## Required action
For the full listing below, write out each entry exactly and exclude the images.
[Record set Boundary: Start]
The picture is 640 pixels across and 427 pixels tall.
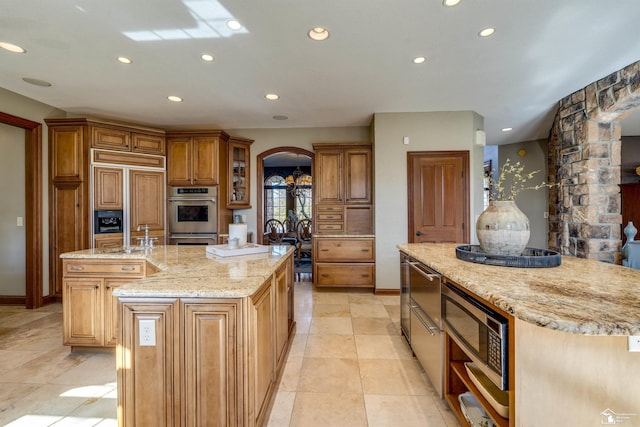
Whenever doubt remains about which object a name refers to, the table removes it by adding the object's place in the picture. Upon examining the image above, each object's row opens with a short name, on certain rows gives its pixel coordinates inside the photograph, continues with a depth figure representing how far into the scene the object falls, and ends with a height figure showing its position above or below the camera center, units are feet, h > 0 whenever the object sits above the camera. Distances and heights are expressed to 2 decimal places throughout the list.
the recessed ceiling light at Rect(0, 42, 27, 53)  7.57 +4.72
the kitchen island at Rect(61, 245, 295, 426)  4.07 -2.10
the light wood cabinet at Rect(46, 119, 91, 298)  11.76 +0.95
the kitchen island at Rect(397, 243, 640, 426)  2.77 -1.63
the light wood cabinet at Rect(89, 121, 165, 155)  11.96 +3.47
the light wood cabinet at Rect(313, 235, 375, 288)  13.26 -2.43
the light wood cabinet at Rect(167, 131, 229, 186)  13.78 +2.67
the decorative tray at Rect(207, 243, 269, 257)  6.90 -0.98
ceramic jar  5.24 -0.37
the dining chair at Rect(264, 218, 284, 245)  18.02 -1.62
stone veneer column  10.21 +1.64
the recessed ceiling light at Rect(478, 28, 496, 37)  6.95 +4.60
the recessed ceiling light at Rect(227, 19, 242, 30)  6.68 +4.68
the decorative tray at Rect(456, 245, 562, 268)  4.94 -0.91
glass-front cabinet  14.70 +2.15
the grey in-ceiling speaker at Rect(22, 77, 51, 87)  9.68 +4.78
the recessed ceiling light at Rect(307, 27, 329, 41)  6.97 +4.65
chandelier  24.45 +2.81
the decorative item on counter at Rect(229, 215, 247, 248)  7.52 -0.56
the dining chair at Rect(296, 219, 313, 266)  17.70 -1.59
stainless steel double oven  13.75 -0.10
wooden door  12.78 +0.72
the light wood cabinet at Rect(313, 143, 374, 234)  14.08 +1.51
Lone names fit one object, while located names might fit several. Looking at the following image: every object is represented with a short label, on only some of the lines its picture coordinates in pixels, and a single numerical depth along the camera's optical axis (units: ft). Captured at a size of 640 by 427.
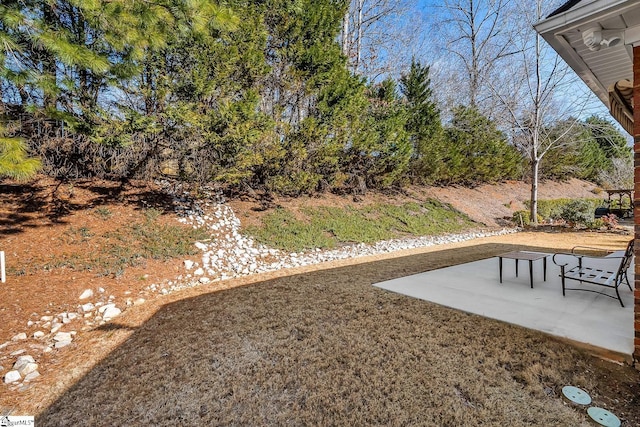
[Record set Boundary: End]
## Task result
The picture is 640 pixels across and 427 pixels tall.
Whenever doubt remains about which object a name refers to, the table removes it by adding the object's place in the picture. Upon examining the image above, each object's row opens with a short name, on certain rows gives its pixel coordinates inside the photograph, continues with a depth figure representing how far into the scene the object falls, and ends with a height figure showing its position above or below the camera center, units are feet, h > 0 whenever the object sits above the camera. Distances and heights are expressed to 2 decimal places throughout the list.
the recessed ceiling light at Rect(0, 42, 27, 53)  7.57 +4.72
the kitchen island at Rect(61, 245, 295, 426)  4.07 -2.10
the light wood cabinet at Rect(46, 119, 91, 298)  11.76 +0.95
the kitchen island at Rect(397, 243, 640, 426)  2.77 -1.63
the light wood cabinet at Rect(89, 121, 165, 155)  11.96 +3.47
the light wood cabinet at Rect(313, 235, 375, 288)  13.26 -2.43
the light wood cabinet at Rect(167, 131, 229, 186)  13.78 +2.67
the decorative tray at Rect(207, 243, 269, 257)  6.90 -0.98
ceramic jar  5.24 -0.37
the dining chair at Rect(264, 218, 284, 245)  18.02 -1.62
stone veneer column  10.21 +1.64
the recessed ceiling light at Rect(478, 28, 496, 37)  6.95 +4.60
the recessed ceiling light at Rect(227, 19, 242, 30)  6.68 +4.68
the decorative tray at Rect(456, 245, 562, 268)  4.94 -0.91
glass-front cabinet  14.70 +2.15
the grey in-ceiling speaker at Rect(22, 77, 51, 87)  9.68 +4.78
the recessed ceiling light at Rect(307, 27, 329, 41)  6.97 +4.65
chandelier  24.45 +2.81
the decorative item on counter at Rect(229, 215, 247, 248)  7.52 -0.56
the dining chair at Rect(296, 219, 313, 266)  17.70 -1.59
stainless steel double oven  13.75 -0.10
wooden door  12.78 +0.72
the light wood cabinet at Rect(313, 143, 374, 234)  14.08 +1.51
Lone names fit one object, while located names might fit several. Looking at the following image: every object is represented with a short label, on only some of the lines its picture coordinates in pixels, and a single numerical depth along the camera's optical axis (units: ft). Captured at a size of 640 by 427.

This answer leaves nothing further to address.